The website provides lists of suitable candidates to employers willing to pay for such lists. The more people who volunteer their data to a job portal site, the more useful the job portal site can be to potential employers and the more they can charge for their services.

Monster.com maintains it "does not sell your personal information as that term is defined by the California Consumer Privacy Act of 2018," which means that while it's trying to comply with the law, you probably consider the Internet a public square where anything and everything you do might be witnessed by amoral strangers.

That said, if I were looking to leave my job or switch my career, the first thing I would probably do is to upload my résumé to a few job portal sites like Monster.com. We all need to be circumspect about what we divulge online, but I'm not freaked out when, after I've wasted time checking out the high-end inventory of George Gruhn's guitar store in Nashville, ads for expensive acoustic guitars start popping up on my Facebook feed. I am willing to trade some some things for convenience; I like looking at expensive guitars and cars I will never own. Go ahead and target me, advertisers.

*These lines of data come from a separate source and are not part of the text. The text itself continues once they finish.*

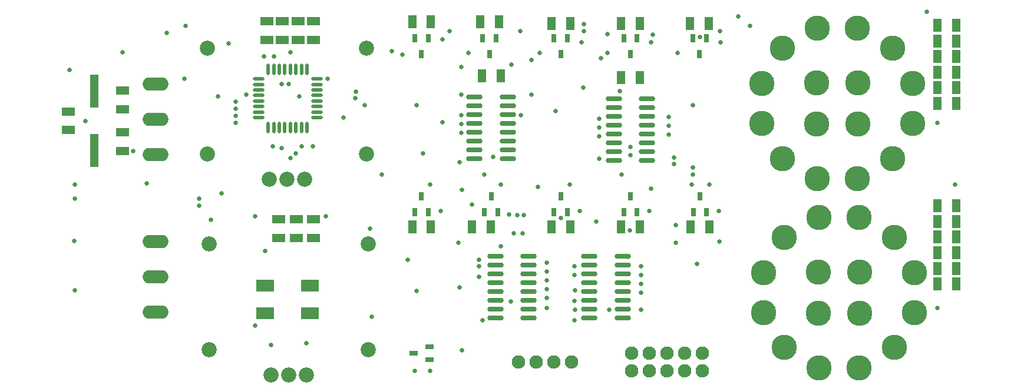
<source format=gbs>
G04 Layer_Color=16711935*
%FSAX24Y24*%
%MOIN*%
G70*
G01*
G75*
%ADD22O,0.0650X0.0217*%
%ADD23O,0.0217X0.0650*%
%ADD29R,0.1044X0.0651*%
%ADD30R,0.0493X0.0729*%
%ADD31R,0.0729X0.0493*%
%ADD32R,0.0296X0.0513*%
%ADD33O,0.1460X0.0760*%
%ADD34C,0.0860*%
%ADD35C,0.0760*%
%ADD36C,0.0060*%
%ADD37C,0.1438*%
%ADD38C,0.0260*%
%ADD39R,0.0513X0.0296*%
%ADD40O,0.0926X0.0296*%
%ADD41R,0.0454X0.1871*%
D22*
X018484Y-004016D02*
D03*
Y-004331D02*
D03*
Y-004646D02*
D03*
Y-004961D02*
D03*
Y-005276D02*
D03*
Y-005591D02*
D03*
Y-005906D02*
D03*
Y-006220D02*
D03*
X015177D02*
D03*
Y-005906D02*
D03*
Y-005591D02*
D03*
Y-005276D02*
D03*
Y-004961D02*
D03*
Y-004646D02*
D03*
Y-004331D02*
D03*
Y-004016D02*
D03*
D23*
X017933Y-006772D02*
D03*
X017618D02*
D03*
X017303D02*
D03*
X016988D02*
D03*
X016673D02*
D03*
X016358D02*
D03*
X016043D02*
D03*
X015728D02*
D03*
Y-003465D02*
D03*
X016043D02*
D03*
X016358D02*
D03*
X016673D02*
D03*
X016988D02*
D03*
X017303D02*
D03*
X017618D02*
D03*
X017933D02*
D03*
D29*
X018091Y-015748D02*
D03*
X015571D02*
D03*
X018091Y-017323D02*
D03*
X015571D02*
D03*
D30*
X054665Y-015650D02*
D03*
X053602D02*
D03*
X054665Y-014764D02*
D03*
X053602D02*
D03*
X054665Y-013878D02*
D03*
X053602D02*
D03*
X054665Y-012992D02*
D03*
X053602D02*
D03*
X054665Y-012106D02*
D03*
X053602D02*
D03*
X054665Y-011220D02*
D03*
X053602D02*
D03*
X054665Y-005413D02*
D03*
X053602D02*
D03*
X054665Y-004528D02*
D03*
X053602D02*
D03*
X054665Y-003642D02*
D03*
X053602D02*
D03*
X054665Y-002756D02*
D03*
X053602D02*
D03*
X054665Y-001870D02*
D03*
X053602D02*
D03*
X054665Y-000984D02*
D03*
X053602D02*
D03*
X035689Y-012402D02*
D03*
X036752D02*
D03*
X027815Y-003839D02*
D03*
X028878D02*
D03*
X035689Y-003937D02*
D03*
X036752D02*
D03*
X024941Y-000787D02*
D03*
X023878D02*
D03*
X028780D02*
D03*
X027717D02*
D03*
X032815Y-000886D02*
D03*
X031752D02*
D03*
X036752D02*
D03*
X035689D02*
D03*
X040669D02*
D03*
X039606D02*
D03*
X027269Y-012400D02*
D03*
X028331D02*
D03*
X031752Y-012402D02*
D03*
X032815D02*
D03*
X023878D02*
D03*
X024941D02*
D03*
X039626D02*
D03*
X040689D02*
D03*
D31*
X016339Y-013032D02*
D03*
Y-011968D02*
D03*
X007480Y-008110D02*
D03*
Y-007047D02*
D03*
X017421Y-001811D02*
D03*
Y-000748D02*
D03*
X016535Y-001811D02*
D03*
Y-000748D02*
D03*
X015650D02*
D03*
Y-001811D02*
D03*
X017323Y-011968D02*
D03*
Y-013032D02*
D03*
X004429Y-005866D02*
D03*
Y-006929D02*
D03*
X018307Y-013032D02*
D03*
Y-011968D02*
D03*
Y-001811D02*
D03*
Y-000748D02*
D03*
X007480Y-004685D02*
D03*
Y-005748D02*
D03*
D32*
X024035Y-001722D02*
D03*
X024783D02*
D03*
X024409Y-002608D02*
D03*
X027874Y-001722D02*
D03*
X028622D02*
D03*
X028248Y-002608D02*
D03*
X031909Y-001722D02*
D03*
X032657D02*
D03*
X032283Y-002608D02*
D03*
X035846Y-001722D02*
D03*
X036594D02*
D03*
X036220Y-002608D02*
D03*
X039764Y-001722D02*
D03*
X040512D02*
D03*
X040138Y-002608D02*
D03*
X028720Y-011565D02*
D03*
X027972D02*
D03*
X028346Y-010679D02*
D03*
X032657Y-011565D02*
D03*
X031909D02*
D03*
X032283Y-010679D02*
D03*
X024783Y-011565D02*
D03*
X024035D02*
D03*
X024409Y-010679D02*
D03*
X036594Y-011565D02*
D03*
X035846D02*
D03*
X036220Y-010679D02*
D03*
X040532Y-011565D02*
D03*
X039783D02*
D03*
X040157Y-010679D02*
D03*
D33*
X009350Y-004299D02*
D03*
Y-006299D02*
D03*
Y-008299D02*
D03*
Y-013256D02*
D03*
Y-015256D02*
D03*
Y-017256D02*
D03*
D34*
X012303Y-002268D02*
D03*
X021303D02*
D03*
Y-008268D02*
D03*
X012303D02*
D03*
X016803Y-009698D02*
D03*
X017803D02*
D03*
X015803D02*
D03*
X015902Y-020820D02*
D03*
X017902D02*
D03*
X016902D02*
D03*
X012402Y-019390D02*
D03*
X021402D02*
D03*
Y-013390D02*
D03*
X012402D02*
D03*
D35*
X038287Y-019579D02*
D03*
Y-020579D02*
D03*
X036287Y-019579D02*
D03*
Y-020579D02*
D03*
X040287Y-019579D02*
D03*
Y-020579D02*
D03*
X039287Y-019579D02*
D03*
Y-020579D02*
D03*
X037287Y-019579D02*
D03*
Y-020579D02*
D03*
X032898Y-020079D02*
D03*
X031898D02*
D03*
X030898D02*
D03*
X029898D02*
D03*
D36*
X057087Y-001969D02*
D03*
X001969D02*
D03*
Y-019685D02*
D03*
X057087D02*
D03*
D37*
X052291Y-015000D02*
D03*
X051149Y-013024D02*
D03*
X049173Y-011883D02*
D03*
X046890D02*
D03*
X044914Y-013024D02*
D03*
X043772Y-015000D02*
D03*
Y-017283D02*
D03*
X044914Y-019260D02*
D03*
X046890Y-020401D02*
D03*
X049173D02*
D03*
X051149Y-019260D02*
D03*
X052291Y-017283D02*
D03*
X049201Y-014972D02*
D03*
X046862D02*
D03*
Y-017311D02*
D03*
X049201D02*
D03*
X052192Y-004272D02*
D03*
X051051Y-002295D02*
D03*
X049074Y-001154D02*
D03*
X046792D02*
D03*
X044815Y-002295D02*
D03*
X043674Y-004272D02*
D03*
Y-006555D02*
D03*
X044815Y-008531D02*
D03*
X046792Y-009673D02*
D03*
X049074D02*
D03*
X051051Y-008531D02*
D03*
X052192Y-006555D02*
D03*
X049102Y-004244D02*
D03*
X046764D02*
D03*
Y-006583D02*
D03*
X049102D02*
D03*
D38*
X015000Y-011800D02*
D03*
X026002Y-001302D02*
D03*
X033600Y-000900D02*
D03*
Y-001300D02*
D03*
X030002Y-001302D02*
D03*
X029500Y-003200D02*
D03*
X037502Y-001502D02*
D03*
X034941Y-001470D02*
D03*
X041300Y-001300D02*
D03*
X004802Y-016002D02*
D03*
X004502Y-003502D02*
D03*
X004802Y-010002D02*
D03*
X053602Y-016998D02*
D03*
X054602Y-009998D02*
D03*
X053602Y-006498D02*
D03*
X043000Y-001000D02*
D03*
X039764Y-005506D02*
D03*
X053000Y-000200D02*
D03*
X016902Y-004302D02*
D03*
X015984Y-007848D02*
D03*
X010000Y-001400D02*
D03*
X007500Y-002500D02*
D03*
X031496Y-015939D02*
D03*
Y-015446D02*
D03*
X033563Y-004521D02*
D03*
X034449Y-006293D02*
D03*
Y-007277D02*
D03*
X038386Y-006194D02*
D03*
X039764Y-009049D02*
D03*
X038681Y-008465D02*
D03*
X036220Y-007868D02*
D03*
X034449Y-006785D02*
D03*
Y-008557D02*
D03*
X042323Y-000486D02*
D03*
X035630Y-004718D02*
D03*
X026575Y-008754D02*
D03*
X028445Y-008458D02*
D03*
X029626Y-012789D02*
D03*
X031988Y-005860D02*
D03*
X030118Y-012789D02*
D03*
X031004Y-010131D02*
D03*
X024902Y-020565D02*
D03*
X024016D02*
D03*
X023327Y-002651D02*
D03*
X024114Y-005506D02*
D03*
X025591Y-001765D02*
D03*
X034941Y-002553D02*
D03*
X037402Y-001962D02*
D03*
X033465D02*
D03*
X038878Y-002553D02*
D03*
X041339Y-001962D02*
D03*
X022146Y-009443D02*
D03*
X025492Y-011509D02*
D03*
X033366D02*
D03*
X037303D02*
D03*
X041240D02*
D03*
X035728Y-009443D02*
D03*
X023622Y-014265D02*
D03*
X011811Y-010820D02*
D03*
X026575Y-015840D02*
D03*
X011811Y-011214D02*
D03*
X024114Y-016037D02*
D03*
X031496Y-016431D02*
D03*
X027854Y-017710D02*
D03*
X027657Y-014265D02*
D03*
Y-014659D02*
D03*
Y-015250D02*
D03*
X031496Y-017021D02*
D03*
X033071Y-014659D02*
D03*
Y-015151D02*
D03*
Y-016628D02*
D03*
X033093Y-017098D02*
D03*
X033071Y-017710D02*
D03*
X035039Y-017120D02*
D03*
X036811D02*
D03*
Y-016135D02*
D03*
Y-015643D02*
D03*
Y-015151D02*
D03*
Y-014659D02*
D03*
X032283Y-011903D02*
D03*
X022736Y-002454D02*
D03*
X038386Y-007179D02*
D03*
Y-006687D02*
D03*
X034547Y-002848D02*
D03*
X031496Y-014462D02*
D03*
Y-014954D02*
D03*
X015551Y-013773D02*
D03*
X019094Y-004029D02*
D03*
X017618Y-007848D02*
D03*
X030610Y-002946D02*
D03*
X031102Y-002553D02*
D03*
X027067D02*
D03*
X008091Y-008124D02*
D03*
X016502Y-004302D02*
D03*
X013902Y-005702D02*
D03*
Y-006502D02*
D03*
Y-006102D02*
D03*
X013102Y-010502D02*
D03*
X012902Y-005002D02*
D03*
X020002Y-006202D02*
D03*
X017502Y-005002D02*
D03*
X005402Y-006402D02*
D03*
X004802Y-010802D02*
D03*
X012502Y-012002D02*
D03*
X021502Y-012502D02*
D03*
X024902Y-010002D02*
D03*
X013902Y-005302D02*
D03*
X013502Y-002002D02*
D03*
X017002Y-002502D02*
D03*
X015002Y-018002D02*
D03*
X015902Y-019102D02*
D03*
X017902Y-019002D02*
D03*
X019002Y-011802D02*
D03*
X028902Y-010002D02*
D03*
X032802D02*
D03*
X028902Y-013502D02*
D03*
X026702Y-019402D02*
D03*
X021602Y-017502D02*
D03*
X026702Y-010302D02*
D03*
X026502Y-013302D02*
D03*
X036102Y-014102D02*
D03*
X036202Y-012602D02*
D03*
X036220Y-008360D02*
D03*
X039702Y-010002D02*
D03*
X040702D02*
D03*
X033100Y-016000D02*
D03*
X038802Y-012302D02*
D03*
Y-013302D02*
D03*
X040002Y-014502D02*
D03*
X034302Y-012102D02*
D03*
X038681Y-008858D02*
D03*
X039764Y-009443D02*
D03*
X030610Y-004915D02*
D03*
X030020Y-006096D02*
D03*
X026673Y-007080D02*
D03*
X025591Y-006490D02*
D03*
X026673Y-006588D02*
D03*
Y-004915D02*
D03*
Y-003340D02*
D03*
X014500Y-004900D02*
D03*
X021200Y-005500D02*
D03*
X020669Y-005112D02*
D03*
X020700Y-004750D02*
D03*
X010999Y-004003D02*
D03*
X004750Y-013200D02*
D03*
X041250Y-013250D02*
D03*
X011050Y-001000D02*
D03*
X008858Y-009935D02*
D03*
X026673Y-006096D02*
D03*
X030200Y-011750D02*
D03*
X029811D02*
D03*
X029350Y-011700D02*
D03*
X037400Y-010250D02*
D03*
X024500Y-008250D02*
D03*
X027953Y-009443D02*
D03*
X027250Y-011150D02*
D03*
X040150Y-001650D02*
D03*
X029450Y-016650D02*
D03*
X016043Y-002743D02*
D03*
X015500Y-002750D02*
D03*
X018250Y-007850D02*
D03*
X016500Y-007950D02*
D03*
X017000Y-008500D02*
D03*
X017300Y-008250D02*
D03*
D39*
X024852Y-019213D02*
D03*
Y-019961D02*
D03*
X023967Y-019587D02*
D03*
D40*
X033898Y-017596D02*
D03*
Y-017096D02*
D03*
Y-016596D02*
D03*
Y-016096D02*
D03*
Y-015596D02*
D03*
Y-015096D02*
D03*
Y-014596D02*
D03*
Y-014096D02*
D03*
X035787Y-017596D02*
D03*
Y-017096D02*
D03*
Y-016596D02*
D03*
Y-016096D02*
D03*
Y-015596D02*
D03*
Y-015096D02*
D03*
Y-014596D02*
D03*
Y-014096D02*
D03*
X028583Y-017596D02*
D03*
Y-017096D02*
D03*
Y-016596D02*
D03*
Y-016096D02*
D03*
Y-015596D02*
D03*
Y-015096D02*
D03*
Y-014596D02*
D03*
Y-014096D02*
D03*
X030472Y-017596D02*
D03*
Y-017096D02*
D03*
Y-016596D02*
D03*
Y-016096D02*
D03*
Y-015596D02*
D03*
Y-015096D02*
D03*
Y-014596D02*
D03*
Y-014096D02*
D03*
X037165Y-005140D02*
D03*
Y-005640D02*
D03*
Y-006140D02*
D03*
Y-006640D02*
D03*
Y-007140D02*
D03*
Y-007640D02*
D03*
Y-008140D02*
D03*
Y-008640D02*
D03*
X035276Y-005140D02*
D03*
Y-005640D02*
D03*
Y-006140D02*
D03*
Y-006640D02*
D03*
Y-007140D02*
D03*
Y-007640D02*
D03*
Y-008140D02*
D03*
Y-008640D02*
D03*
X029291Y-005041D02*
D03*
Y-005541D02*
D03*
Y-006041D02*
D03*
Y-006541D02*
D03*
Y-007041D02*
D03*
Y-007541D02*
D03*
Y-008041D02*
D03*
Y-008541D02*
D03*
X027402Y-005041D02*
D03*
Y-005541D02*
D03*
Y-006041D02*
D03*
Y-006541D02*
D03*
Y-007041D02*
D03*
Y-007541D02*
D03*
Y-008041D02*
D03*
Y-008541D02*
D03*
D41*
X005906Y-008091D02*
D03*
Y-004705D02*
D03*
M02*

</source>
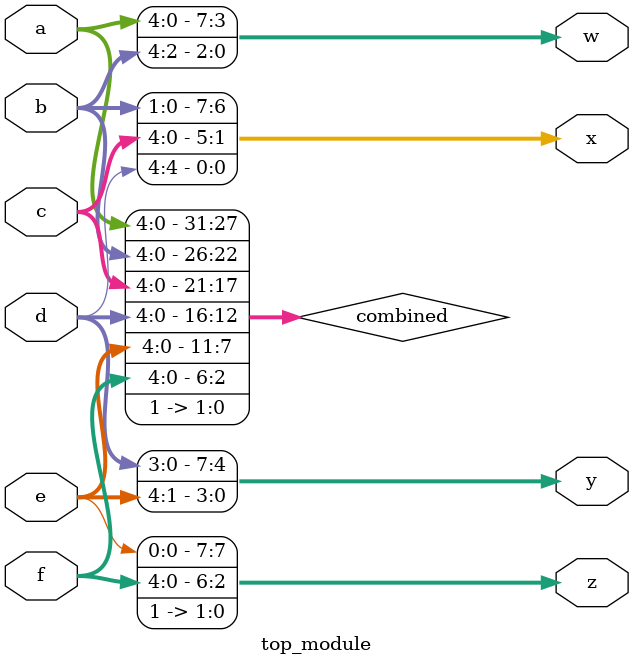
<source format=sv>
module top_module (
    input [4:0] a,
    input [4:0] b,
    input [4:0] c,
    input [4:0] d,
    input [4:0] e,
    input [4:0] f,
    output [7:0] w,
    output [7:0] x,
    output [7:0] y,
    output [7:0] z
);

    wire [31:0] combined;

    // Combine the inputs and add two 1-bits in the LSB positions
    assign combined = {a, b, c, d, e, f, 2'b11};

    // Split the combined vector into the output vectors
    assign w = combined[31:24];
    assign x = combined[23:16];
    assign y = combined[15:8];
    assign z = combined[7:0];

endmodule

</source>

And I have no problem with how Monster.com does business, or even with its unscientific poll. More rigorous studies indicate that maybe close to half of employed U.S. workers are, in this anxious and possibly post-pandemic moment, re-evaluating the way their jobs fit into their lives. We might see some people re-ordering their work-life balance.

One job I wouldn't want to have right now is commercial real estate broker; some of us are wondering why we even need an office to go to anymore.

But at the same time, the Monster.com survey had no business popping up in anyone's "news" feed. It wasn't, and the fact that it was picked up and uncritically promulgated by so many news gathering organizations is distressing, particularly in an era when "fake news" is bandied about whenever someone doesn't like the content of a story.

I get about 15 pitches a day touting surveys and polls like the one that Monster.com sent last week. The PR people know that content producers are always hungry for material. Some of us will always bite.

The biggest problem with what people call the media isn't ideological bias or even reflexive cynicism. It's common laziness.

Some people ought to be thinking about quitting their jobs.